Please use this identifier to cite or link to this item: https://scholarbank.nus.edu.sg/handle/10635/223100
Title: H20ELIX : FACILITY FOR WATER BANKING AND PRODUCTION
Authors: NEO HWEE TIAT
Keywords: Architecture
Design Track
Thesis
Tse Swee Ling
2010/2011 DT
Residual land
Water banking
Issue Date: 26-May-2011
Citation: NEO HWEE TIAT (2011-05-26). H20ELIX : FACILITY FOR WATER BANKING AND PRODUCTION. ScholarBank@NUS Repository.

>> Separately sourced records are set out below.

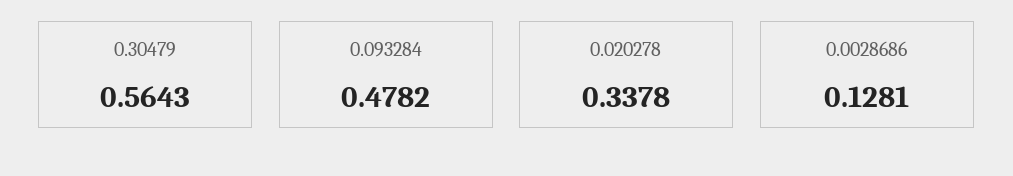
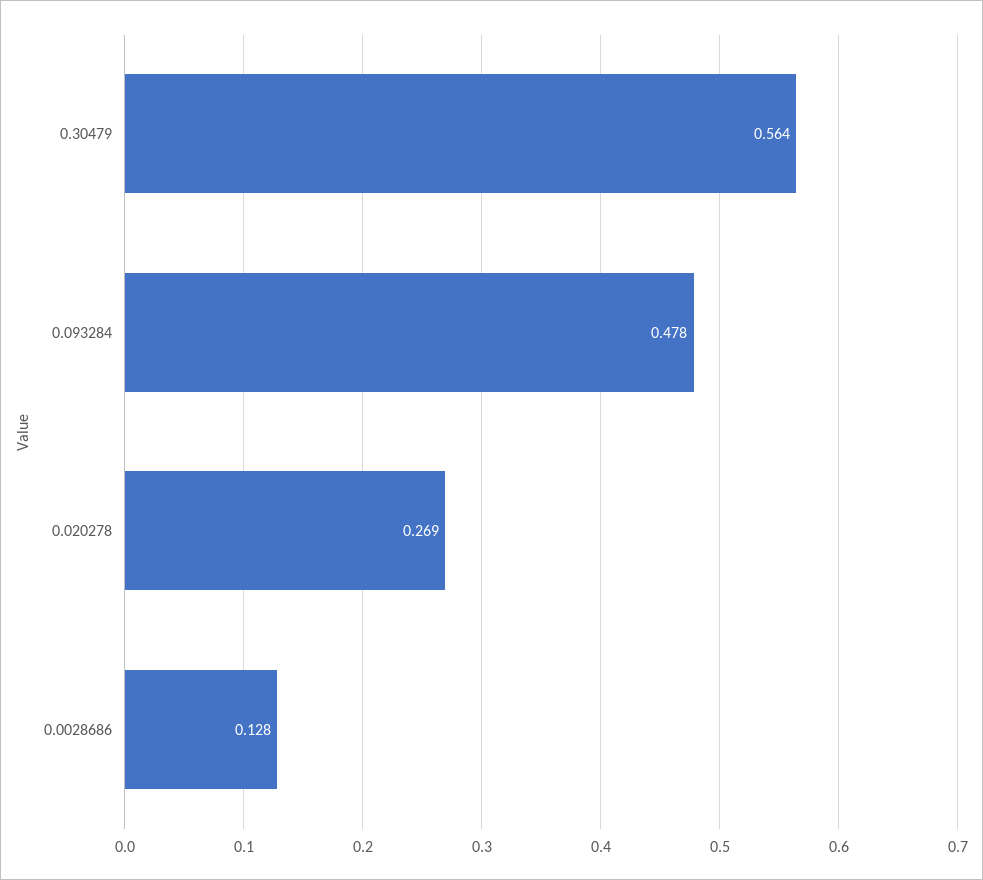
  {
    "0.30479": 0.5643,
    "0.093284": 0.4782,
-   "0.020278": 0.3378,
+   "0.020278": 0.269,
    "0.0028686": 0.1281
  }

Abstract: This thesis envisions an alternative to contribute to the water supply of Singapore without the need for intensive energy, cost and technology to buy and make water (imported water from Malaysia, NEWater and desalinated water). With the land area of 710km2, Singapore is able to receive up to 1.7 billion m3 of rainfall annually, which is more than what is required for water demand (631.45 million m3/year). However, with land limitation and high contestation of land for other land use purposes, Singapore is in fact deprived from water storage capacity instead of source of water for harvest like most water stressed countries are facing. In the search for more land opportunities to increase storage capacity, residual land in Singapore has been accounted for and examined in terms of area, types, hydrology and application opportunities. It has been realise that the amount of residual land (up to 200ha) could possibly store up to 20 million m3 and transit 240 million m3 of water annually. This could possibly be use to replace the non-portable water demand and desalinated water. Other than directly increasing water storage capacity, this thesis also function as a machine to increase the water quality for existing storm water harvesting to decrease water usage from main portable supply. In addition to water banking, this hypothetical model made used of the passive processes of water harvesting and cleansing to incorporate an urban architecture that facilitates production such as agriculture and horticulture (orchid farming) that are also facing land shortage and rising demand in Singapore. Vegetables and plants produced on site are seen as by-products of the water banking process. Vegetables and plants produced locally will be harvested and processed on site so that it could be served and sold at restaurants and markets within the superstructure. Products can also be brought out to other parts of Singapore for sale.